August 2, 1996
Johnson's record run seals double
By KEN FIDLIN -- At The Olympics
ATLANTA -- He has gone where no man has gone before. Now, will Michael Johnson take it one step further?
With apologies to Donovan Bailey, Johnson became the brightest star in the 1996 Olympics when last night he added the 200-metre gold to his 400-metre win earlier this week.
The American not only won the 200, he obliterated the field and his own month-old world record by more than 3/10ths of a second, an astounding feat. This in an event in which Pietro Mennea's world record of 19.72 seconds stood for 17 years until Johnson lowered it to 19.66 at the U.S. Olympic trials on this same track.
By taking more than 1/3 of a second from the record, Johnson's 19.32 left people grasping for a point of comparison. Bob Beamon's 29-foot long jump in Mexico City? Ben Johnson's infamous 9.79 at Seoul?
"I can't even describe how it feels to break the world record by that much," said Johnson. "I thought maybe a 19.5 was possible, but not (19.32). And I still stumbled out of the blocks."
No male runner in history ever had combined the Olympic 200 and 400 races successfully. Now, Johnson hints, he may add the 100 metres to his repertoire.
"Sometime in my career, I may focus on the 100 metres," he said. "Maybe next year or the year after that."
Last night's opening 100 metres, around a curve in the track, had to very nearly match Bailey's world record of 9.84 set last Friday.
But as dazzling as his world record was, the 200-400 double was foremost in Johnson's mind.
"I wanted to make history," he said. "I had the world record before the race. I wanted to be the first to make that double and this was the one I didn't get in Barcelona. Put all that together and you have 19.32."
Johnson had come into the Barcelona Olympics favored to win both events, but fell victim to food poisoning after racing a pre-Olympic event in Spain.
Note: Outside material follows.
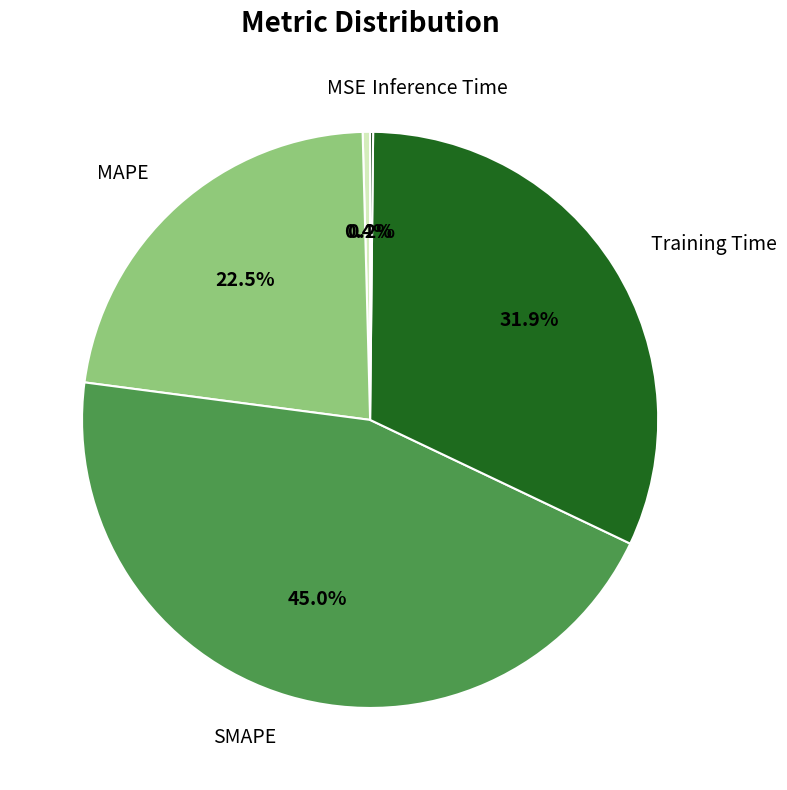

To the nearest percent, what is the average slice percentage?

20%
He lost 10 pounds and failed to make the 200 final.
"It wasn't so devastating that I wanted to jump off a bridge," Johnson said, "but it was disappointing seeing a guy win in a time I could run backwards.
"I think all things happen for a reason. I know how my career has gone since then. I don't know how it would have gone if I hadn't gotten sick."
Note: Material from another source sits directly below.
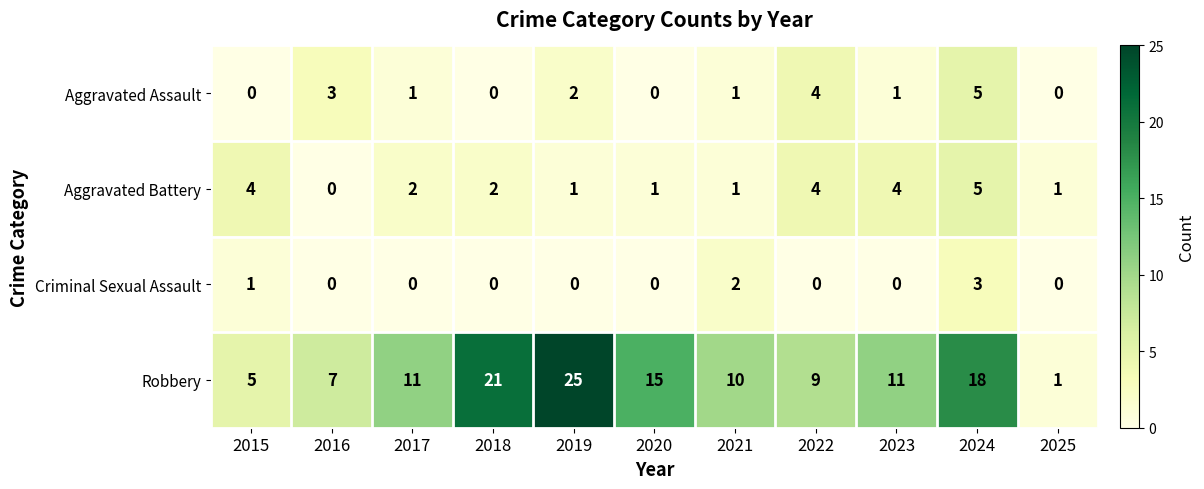

Where does the Aggravated Assault series first go above 1?

2016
By conventional standards, Johnson does everything wrong. In full stride in the 400 metres, his head is arched back, his step shorter than the classic sprinter. In the 200, he eschews the traditional high knee lift that most employ.
Doubles in track hardly are new. Carl Lewis has done it in the 100 and 200 metres, tossing in the long jump for good measure. Florence Griffith Joyner won the 100 and 200 in Seoul, establishing Olympic records in each. Valerie Brisco-Hooks pulled off the 200-400 parlay in Los Angeles in 1984. And last night, Marie-Jose Perec of France completed a 200-400 sweep of her own.
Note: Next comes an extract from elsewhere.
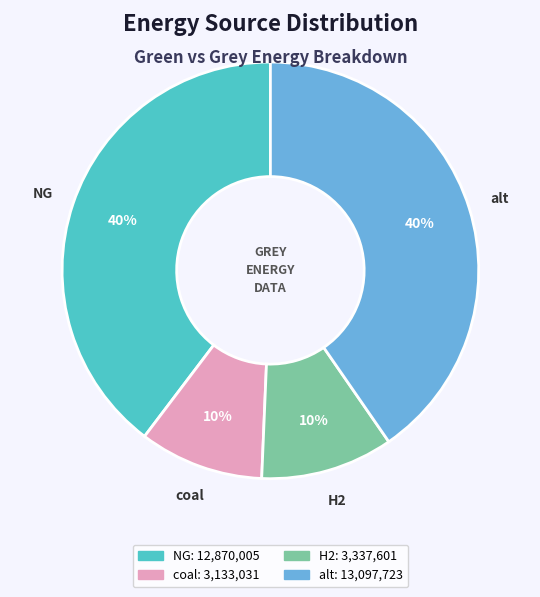

Is there a majority slice in this chart?

No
So what makes the men's 200-400 double so special?
"The 400 is a strategic race, the 200 is a technical race," Johnson said. "You have to go into the 400 not knowing exactly what you're going to do. You have a strategy, but it can change at any point. You're making decisions constantly.
"In the 200, there aren't many decisions to be made. You go in there with a strategy and you execute that strategy. In the 200, you make a mistake and the race can be over."
At 6-foot-1, 175 pounds, Johnson is a natural for the 200. He started toying with the 400, he said, in order to break up the monotony of so many 200-metre races, but showed enough promise to make the double seem realistic.
Last night, Johnson dragged silver and bronze medallists Frankie Fredericks and Ato Boldon along to run under Mennea's record as well.
For Fredericks it is just one more frustration. He has finished second in both the 100 and 200 in the last two Olympics, losing to four different men: Linford Christie and Mike Marsh in 1992, Bailey and Johnson this time.
"It's all timing," said Fredericks. "(Last night) Mike set a record that will stand for a long time. There's no shame in being part of a race like that."
The events of last night resurrected a simmering argument. Who is the fastest man on earth?
Conventional thought is that the man who wins the 100 metres holds sway. But after what happened last night, even that supposed truth is in question.
"With all due respect to Donovan Bailey," said Boldon, looking sideways at Johnson, "I think the fastest man in the world is sitting right next to me."
On such a stunning night, it was impossible to argue.